The role Douglas A. Fraser plays in the Chrysler Corporation's fight to survive will determine whether the election of the United Autoworkers president to Chrysler's corporate board will set a pattern other union executives will try to follow.
Mr. Fraser became the first union official to be elected to the board of an American corporation on May 13, when more than 98 percent of 44,383,505 shareholder votes supported a recommendation by Lee A. Iacocca, Chrysler's chairman, that UAW's top executive be named one of 20 directors.
The UAW made a seat on the board a prerequisite for financial consessions to Chrysler when it settled with the company for $403 million less than it had won in contract bargaining with General Motors and Ford.
At that time, the union said that the board seat was needed to protect the interests of workers during Chrysler's efforts to stave off bankruptcy. In taking his seat, Mr. Fraser said that while that was true, "basically, when you represent the interests of the workers, you also represent the interests of shareholders."
Unions have strongly opposed participation in corporate management. But this attitude may be fading.
Lane Kirkland, president of the AFL-CIO, is lukewarm at best on the subject of corporate directors from labor's ranks. He says, "I consider it fundamentally wrong to think of board membership as a substitute for collective bargaining. . . ."

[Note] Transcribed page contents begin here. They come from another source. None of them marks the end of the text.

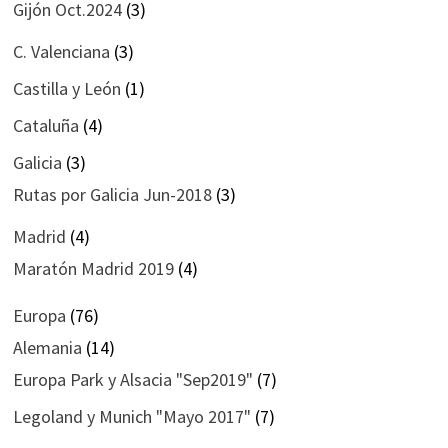
Gijón Oct.2024
(3)
C. Valenciana
(3)
Castilla y León
(1)
Cataluña
(4)
Galicia
(3)
Rutas por Galicia Jun-2018
(3)
Madrid
(4)
Maratón Madrid 2019
(4)
Europa
(76)
Alemania
(14)
Europa Park y Alsacia "Sep2019"
(7)
Legoland y Munich "Mayo 2017"
(7)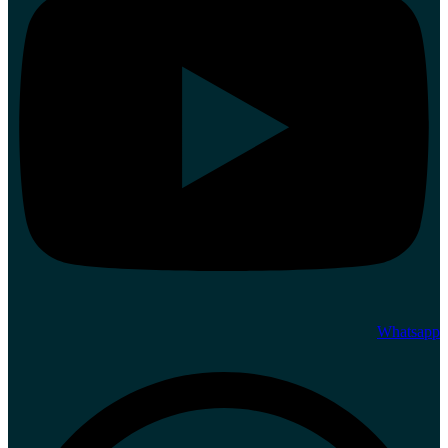
Whatsapp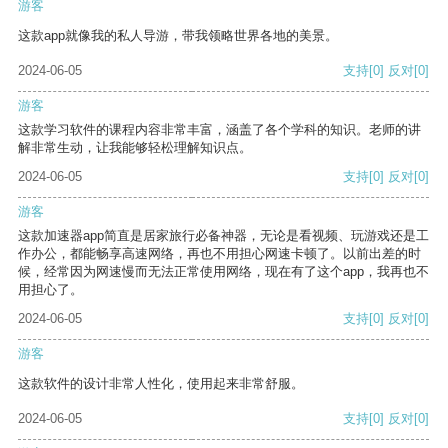
游客
这款app就像我的私人导游，带我领略世界各地的美景。
2024-06-05
支持
[0]
反对
[0]
游客
这款学习软件的课程内容非常丰富，涵盖了各个学科的知识。老师的讲
解非常生动，让我能够轻松理解知识点。
2024-06-05
支持
[0]
反对
[0]
游客
这款加速器app简直是居家旅行必备神器，无论是看视频、玩游戏还是工
作办公，都能畅享高速网络，再也不用担心网速卡顿了。以前出差的时
候，经常因为网速慢而无法正常使用网络，现在有了这个app，我再也不
用担心了。
2024-06-05
支持
[0]
反对
[0]
游客
这款软件的设计非常人性化，使用起来非常舒服。
2024-06-05
支持
[0]
反对
[0]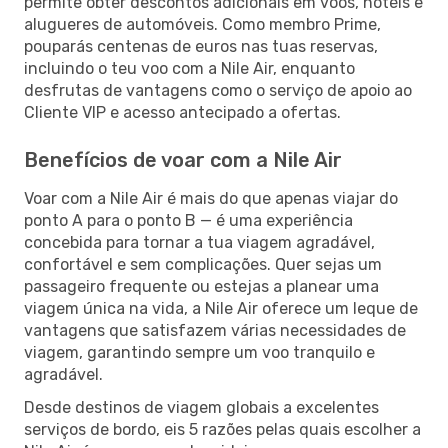
permite obter descontos adicionais em voos, hotéis e
alugueres de automóveis. Como membro Prime,
pouparás centenas de euros nas tuas reservas,
incluindo o teu voo com a Nile Air, enquanto
desfrutas de vantagens como o serviço de apoio ao
Cliente VIP e acesso antecipado a ofertas.
Benefícios de voar com a Nile Air
Voar com a Nile Air é mais do que apenas viajar do
ponto A para o ponto B — é uma experiência
concebida para tornar a tua viagem agradável,
confortável e sem complicações. Quer sejas um
passageiro frequente ou estejas a planear uma
viagem única na vida, a Nile Air oferece um leque de
vantagens que satisfazem várias necessidades de
viagem, garantindo sempre um voo tranquilo e
agradável.
Desde destinos de viagem globais a excelentes
serviços de bordo, eis 5 razões pelas quais escolher a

Co-determination, fairly common abroad, has never taken hold in the United States. Labor officials believe that being part of a company's decisionmaking process could weaken their adversary role at bargaining time or in processing worker grievances.
Unlike Chrysler president Iacocca, GM chairman Thomas A. Murphy appears opposed to having a director from UAW.
Unions and corporations that face financial problems could follow Chrysler's lead. Whether they do is likely to depend on how successful Mr. Fraser is in representing the company's workers.